The independent licensing experts reckon with other facts, and because at the end of the day it may not work out this time, one SAP partner is now offering license insurance against possible mismanagement. The number of underlicensings could increase due to a cloud conversion, and with it the risk of additional payments - which in turn would be logical to explain Luka Mucic's projected revenue increases. Someone will pay the piper if SAP wants to increase its revenue figures significantly and above the market average.
Apart from the TCO calculator "Rise with SAP", things look very good for SAP: Either the conversion to the cloud (full use equivalent) brings a higher subscription than the total SAP licenses and maintenance fees, or Luka Mucic calculates with the lock-in for existing customers. There is no cloud exit strategy at SAP!
Those who accept the "Rise with SAP" path, according to SAP's plan, follow their on-prem-
licenses are lost - so there is no way back. Without their own licenses, however, existing SAP customers are at the mercy of SAP's arbitrary decisions. If a cloud contract is renewed, the customer must accept SAP's price table. Of course, SAP CFO Mucic is not talking about the lack of an exit strategy, but only about better calculable revenues.
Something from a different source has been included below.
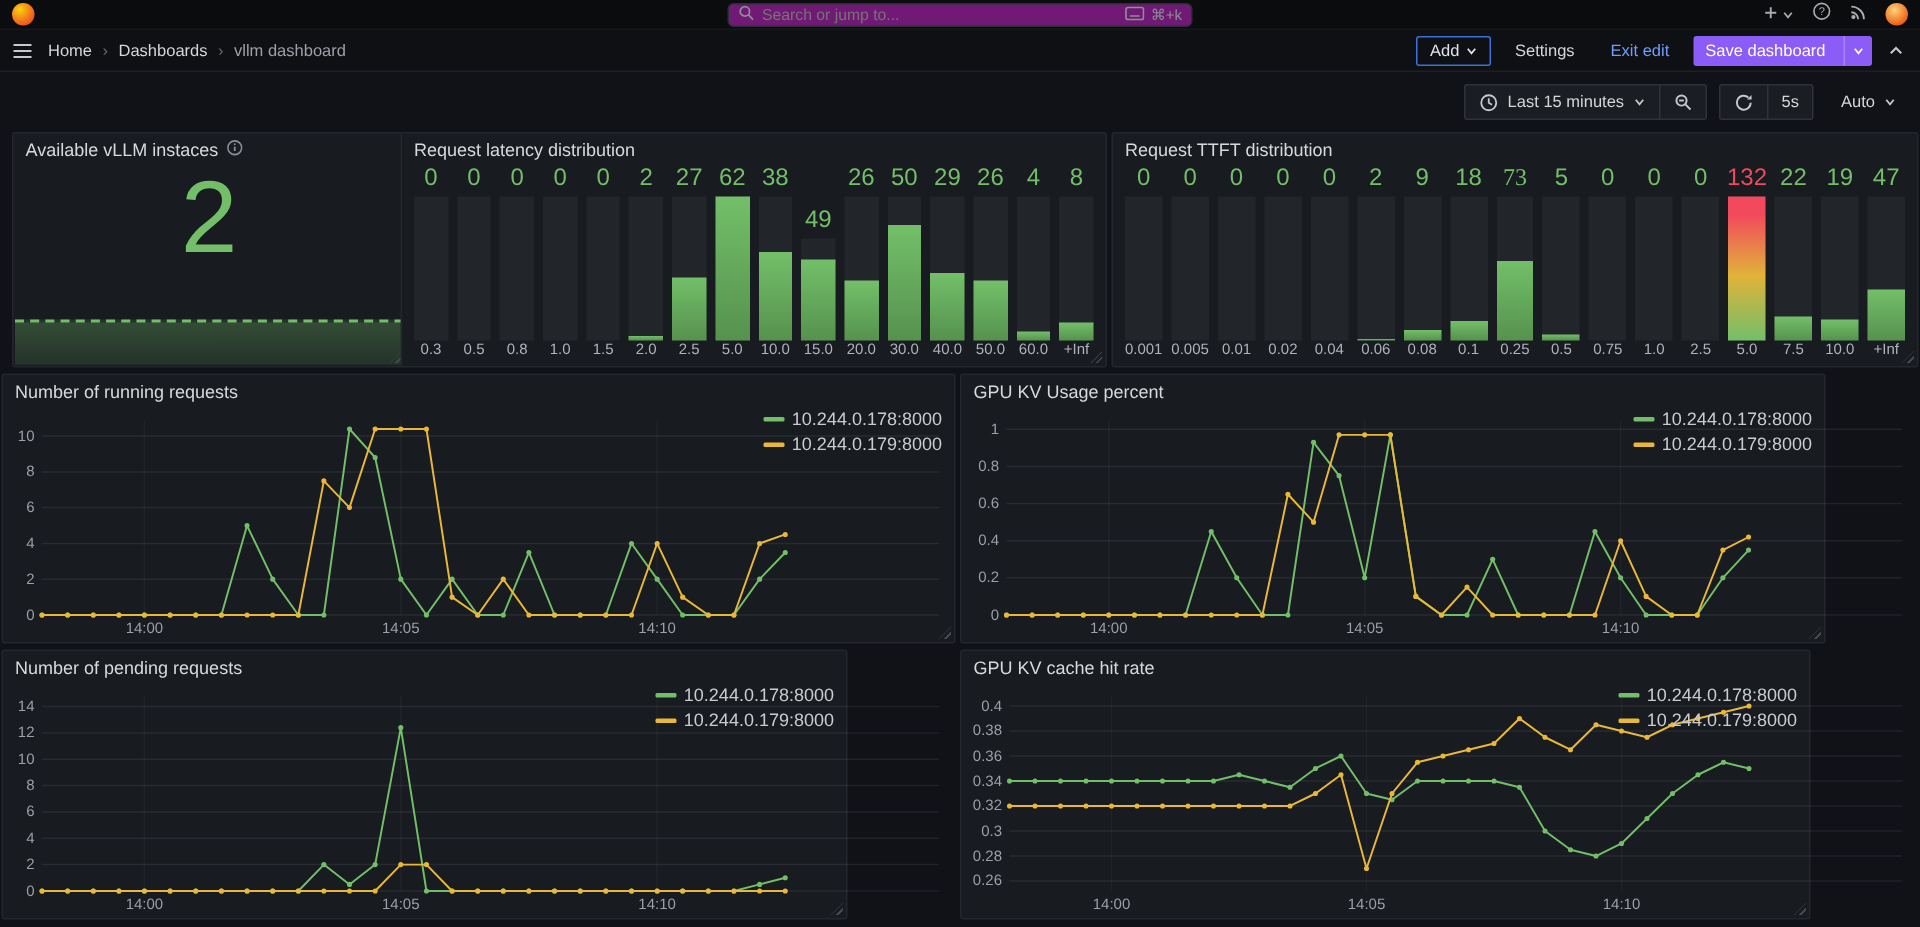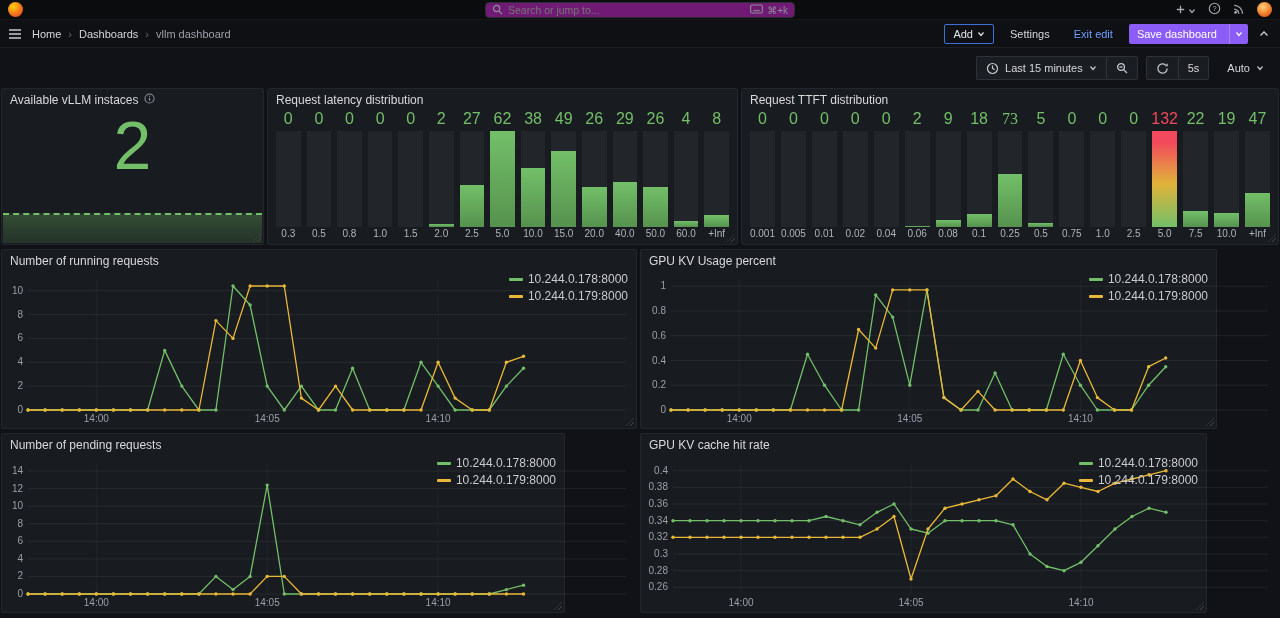"Available vLLM instaces" #p-stat { left: 1px -> 8px }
Any existing SAP customer with their own licenses can cancel maintenance with SAP and go to a third-party vendor to have their own SAP system maintained. But without licenses, the data becomes worthless, because data without associated business processes is junk. Thus, there are now also SAP partners who archive data as business objects, i.e. data plus algorithms.
No one has served up false facts here, but the orchestration is flawed. The narrative should thus be shaped less to one's own advantage. What Helmut Markwort said applies: think of the readers. Thus the request to Christian Klein and Luka Mucic: Facts, facts, facts and think of the SAP community. SAP's narrative should help and guide the community and create transparency and trust. The task is to rewrite the history of SAP in the cloud age!